I think we may be arguing over semantics.
Let's say you decide to write a story about a boy wizard who battles dinosaur ninjas trying to take over the world.
That's the idea. It doesn't matter whether you came up with that idea on your own, got the idea from an old B-movie, read it in an AI-generated story or saw it in a forum post.
Now, if you go and write such a story, I can say, "You stole my idea!" And, yeah, maybe it doesn't look good, but ideas aren't protected. Once you put it out there, anyone can run with it. That's why a lot of us keep our stories secretive until they're finished and published. We don't want people "stealing" our ideas but we also know there's no way to protect those ideas.
And, the truth is that if you and I were to both write a story about a boy wizard battling dinosaur ninjas, those stories are going to be wildly different. Still, even recognizing that, you want to be the first to release such a story.

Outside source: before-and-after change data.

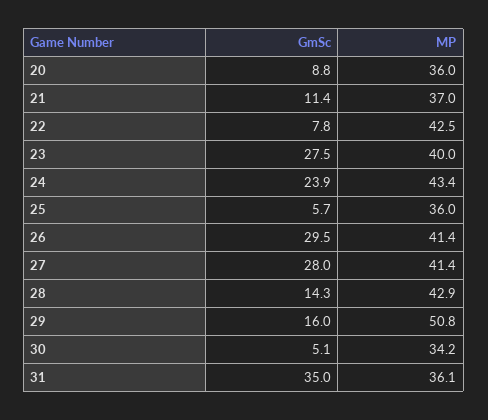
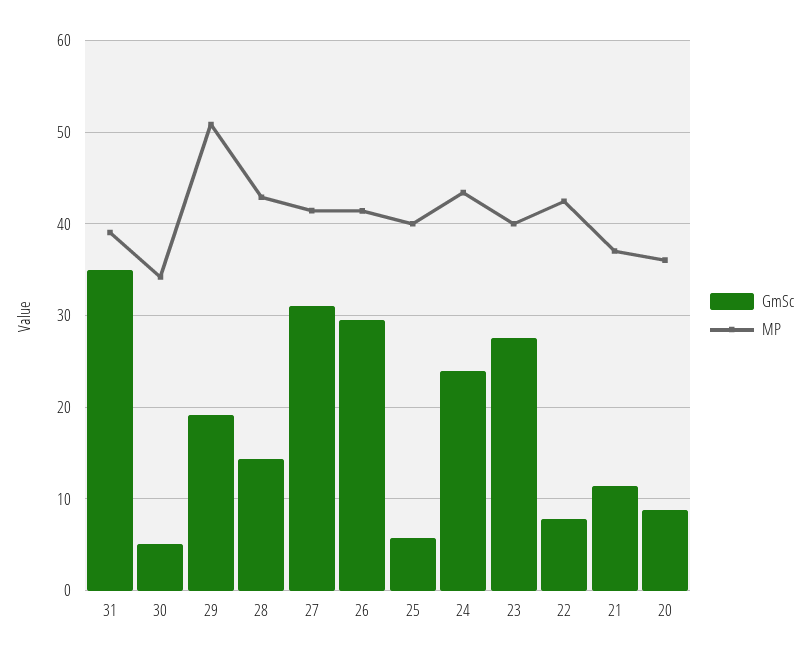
MP, 25: 36 -> 40
GmSc, 27: 28 -> 31
GmSc, 29: 16 -> 19
MP, 31: 36.1 -> 39

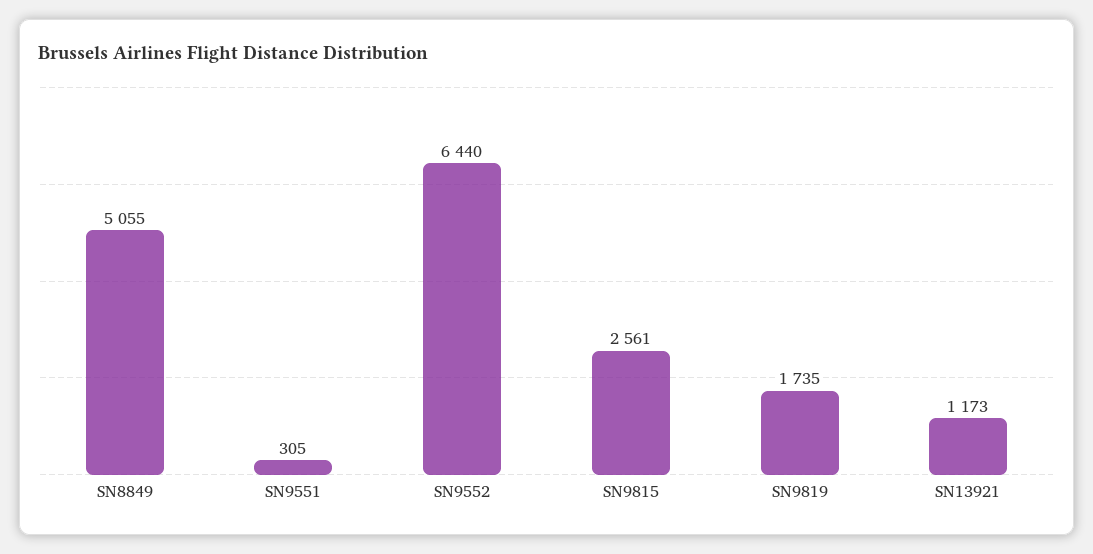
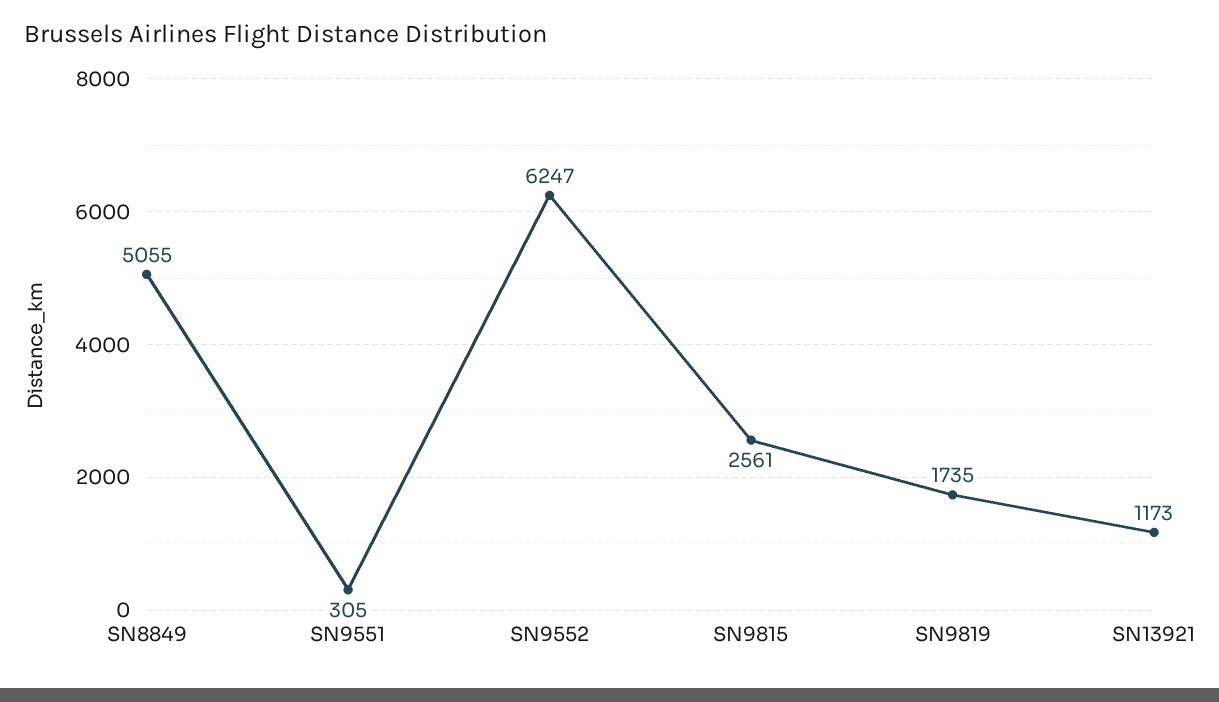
SN9552: 6440 -> 6247

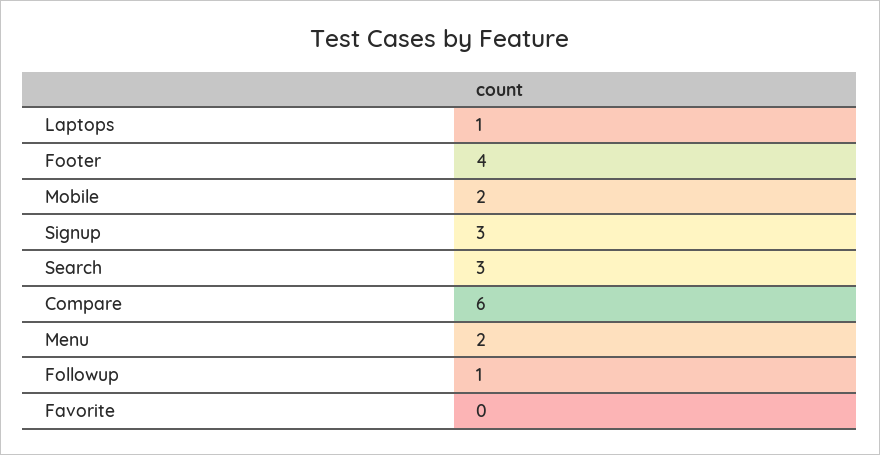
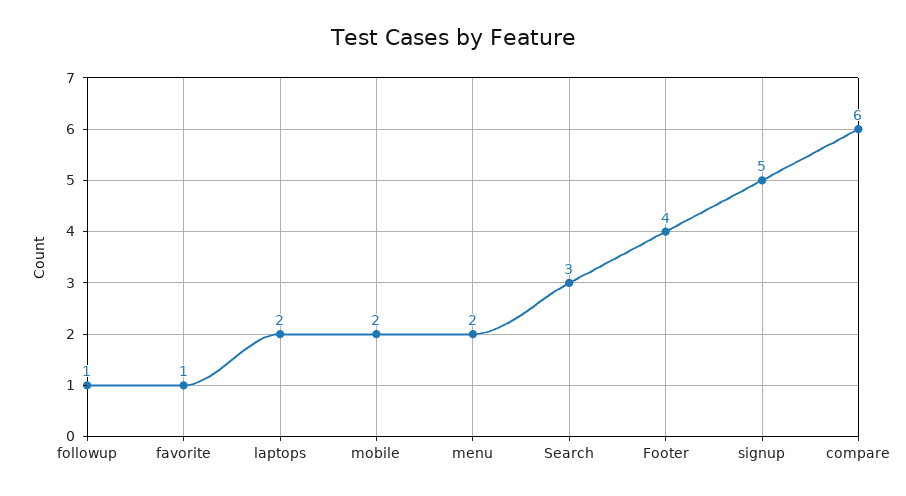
Laptops: 1 -> 2
Signup: 3 -> 5
Favorite: 0 -> 1

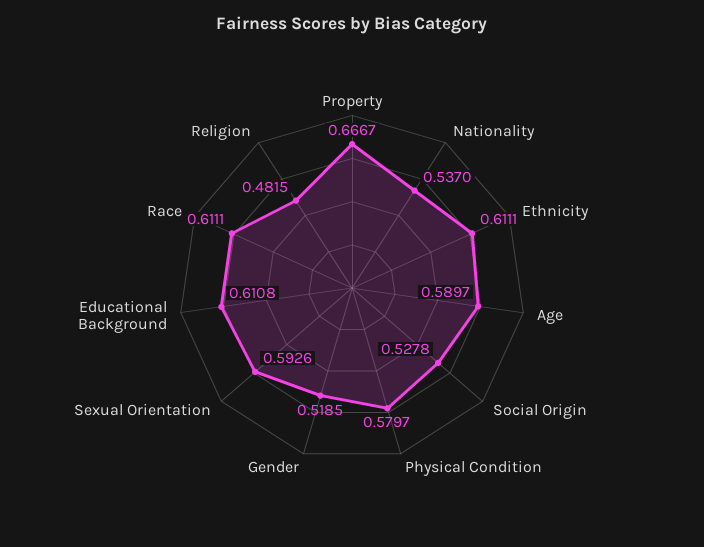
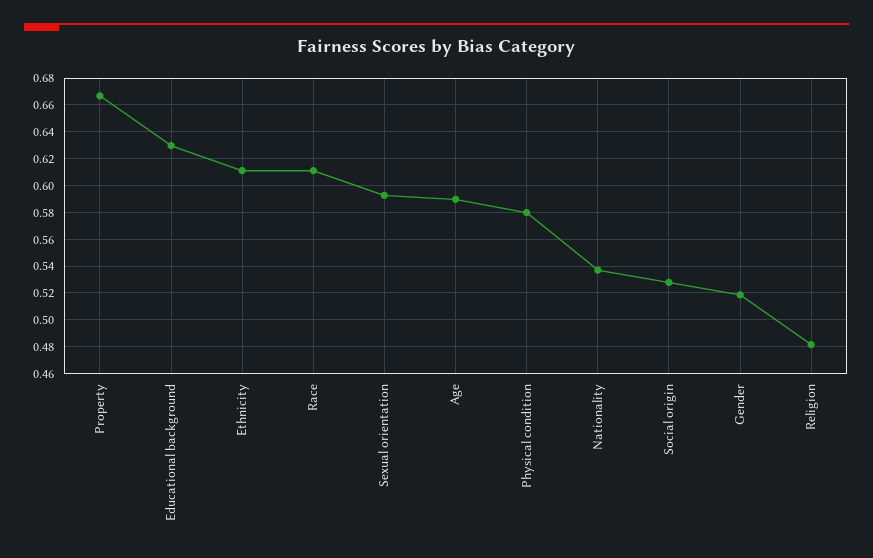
Educational Background: 0.6108 -> 0.63

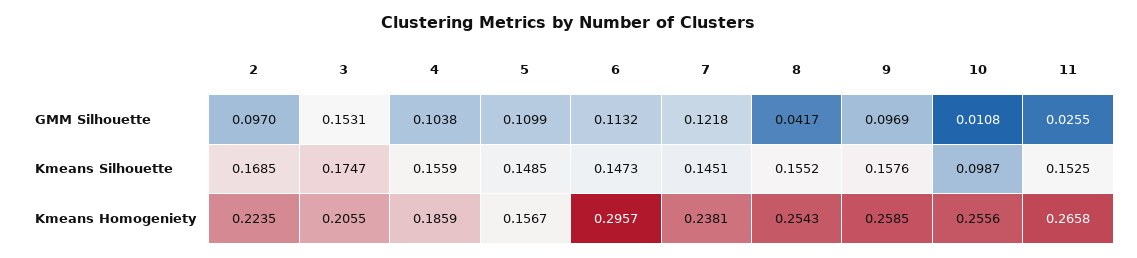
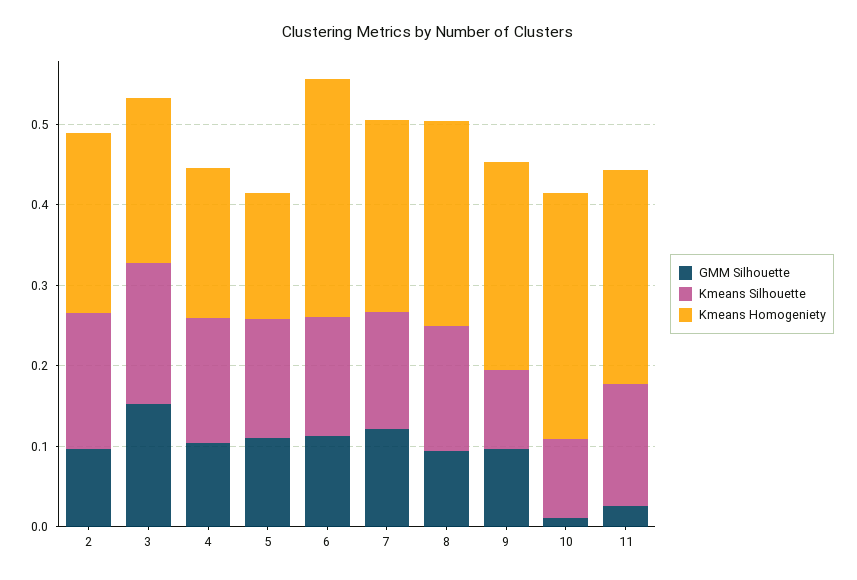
GMM Silhouette, 8: 0.0417 -> 0.1
Kmeans Silhouette, 9: 0.1576 -> 0.1
Kmeans Homogeniety, 10: 0.2556 -> 0.3

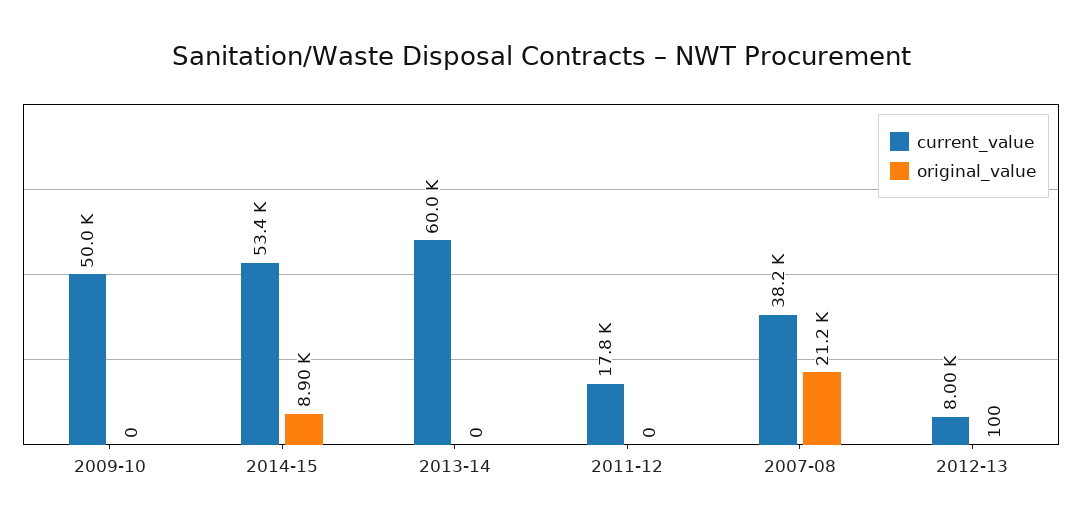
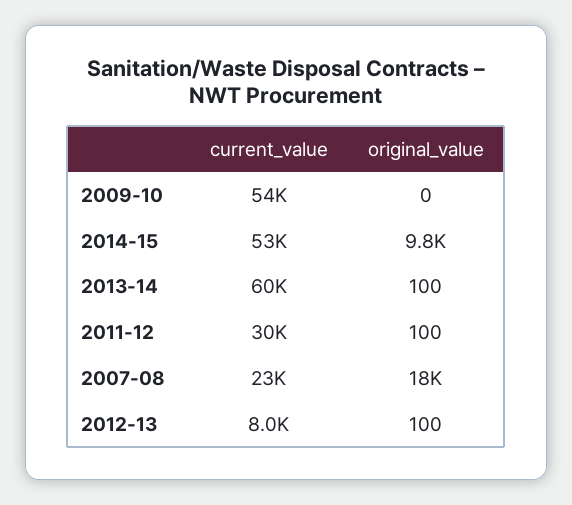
current_value, 2009-10: 50000 -> 54000
original_value, 2014-15: 8900 -> 9800
original_value, 2013-14: 0 -> 100
current_value, 2011-12: 17800 -> 30000
original_value, 2011-12: 0 -> 100
current_value, 2007-08: 38200 -> 23000
original_value, 2007-08: 21200 -> 18000

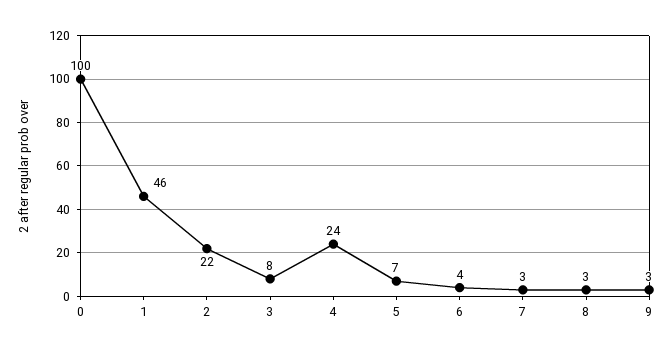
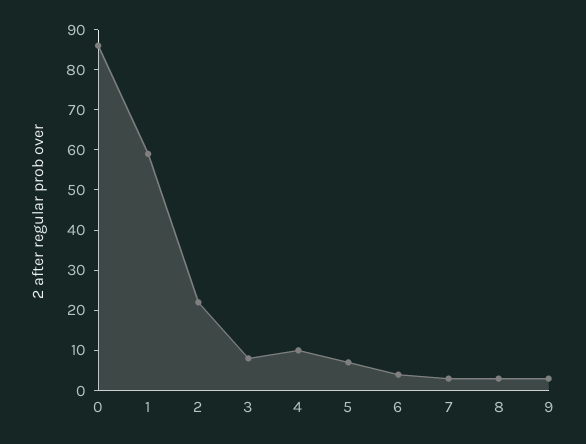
0: 100 -> 85
1: 46 -> 60
4: 24 -> 10

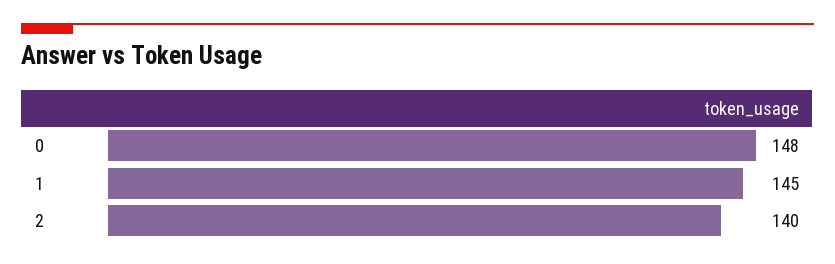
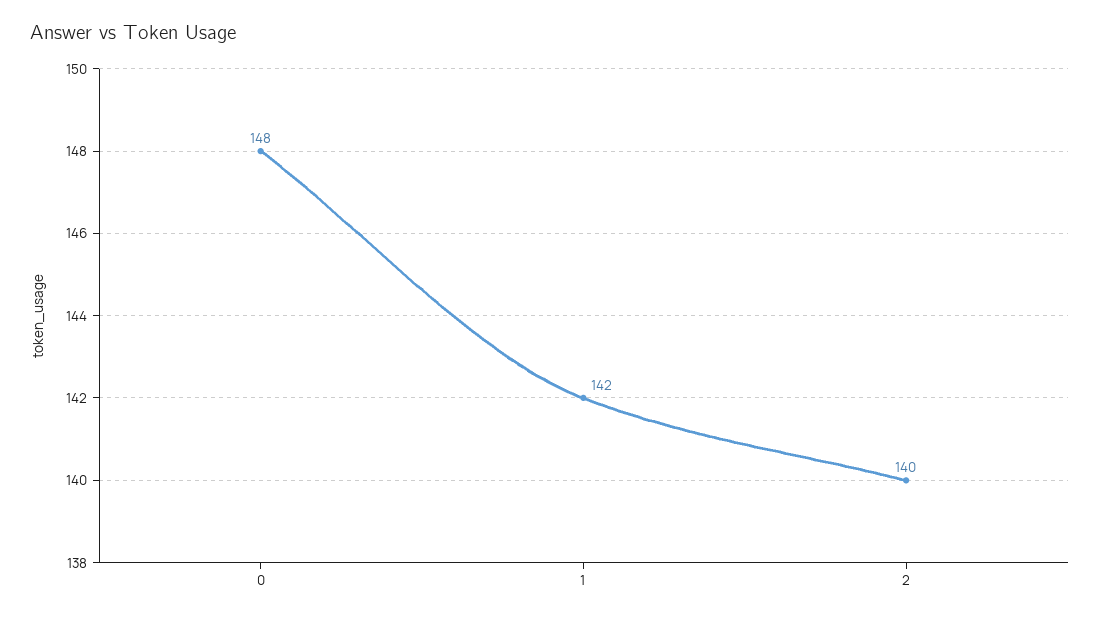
1: 145 -> 142

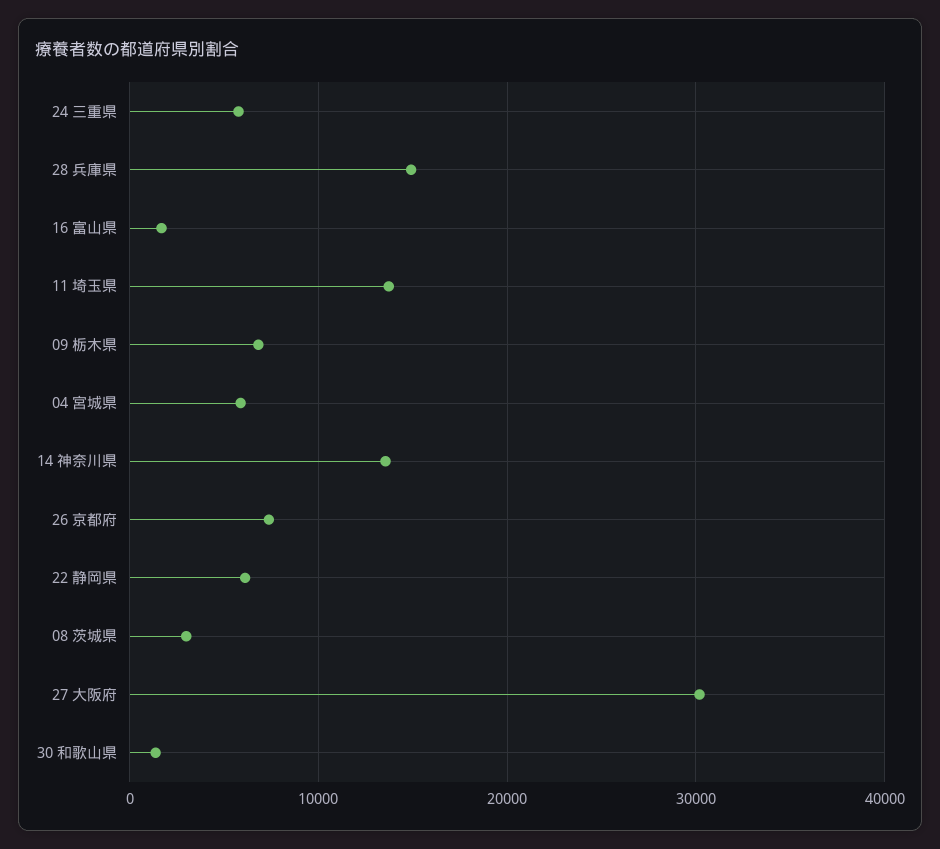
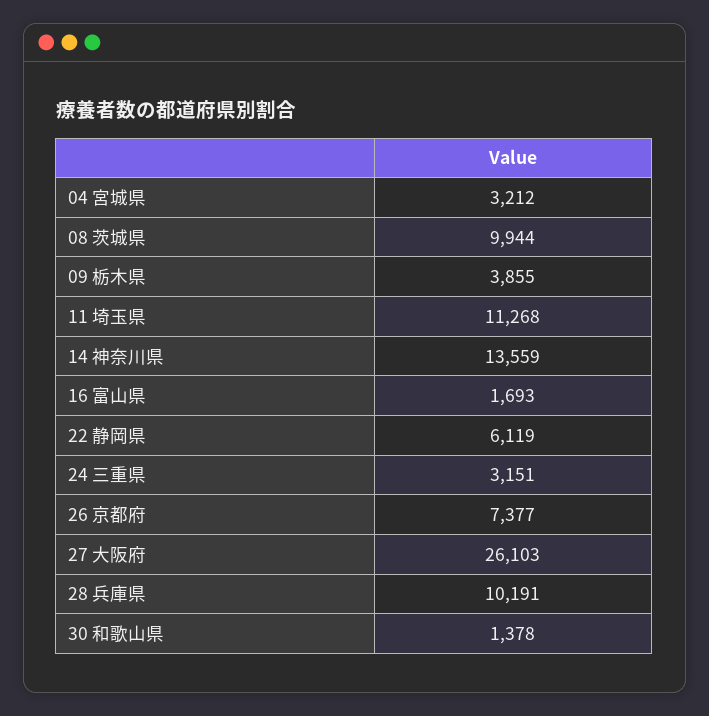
24 三重県: 6000 -> 3151
28 兵庫県: 15000 -> 10191
11 埼玉県: 14000 -> 11268
09 栃木県: 7000 -> 3855
04 宮城県: 6000 -> 3212
08 茨城県: 3000 -> 9944
27 大阪府: 30000 -> 26103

Of course, inevitably, you'll probably find that someone else had a similar idea years ago that you didn't even know about, so sometimes it just comes down to timing. That is, getting a story out after any similar story is long forgotten but before anyone else releases something similar.
Because there's also the possibility that two people can come up with a similar idea at the same time. I know that's happened to me and, because I'm a slow writer, the other person finishes first and then I put my story on the backburner so I don't look like a copycat.
So I don't have an issue with the source of the ideas.
The issue, I think, is who is actually doing the writing. I don't think we need to rehash the issues with AI-generated writing (plagiarism, copyright infringement, etc.). If a person does the writing, I don't think it matters whether a particular idea came from that person or was part of something AI-generated or whatever. If the writing is the expression of a human writer, then there is no problem, even if an idea came from AI.
But, if the AI is doing the writing, then there's the issue. I mean, you could feed your ideas into AI and end up with something that infringes on someone else's copyright if the AI spits out verbatim something someone else wrote. So, I don't think the source of the ideas matters. It's the expression. And if that expression comes mainly from AI and not a human, then there is an issue.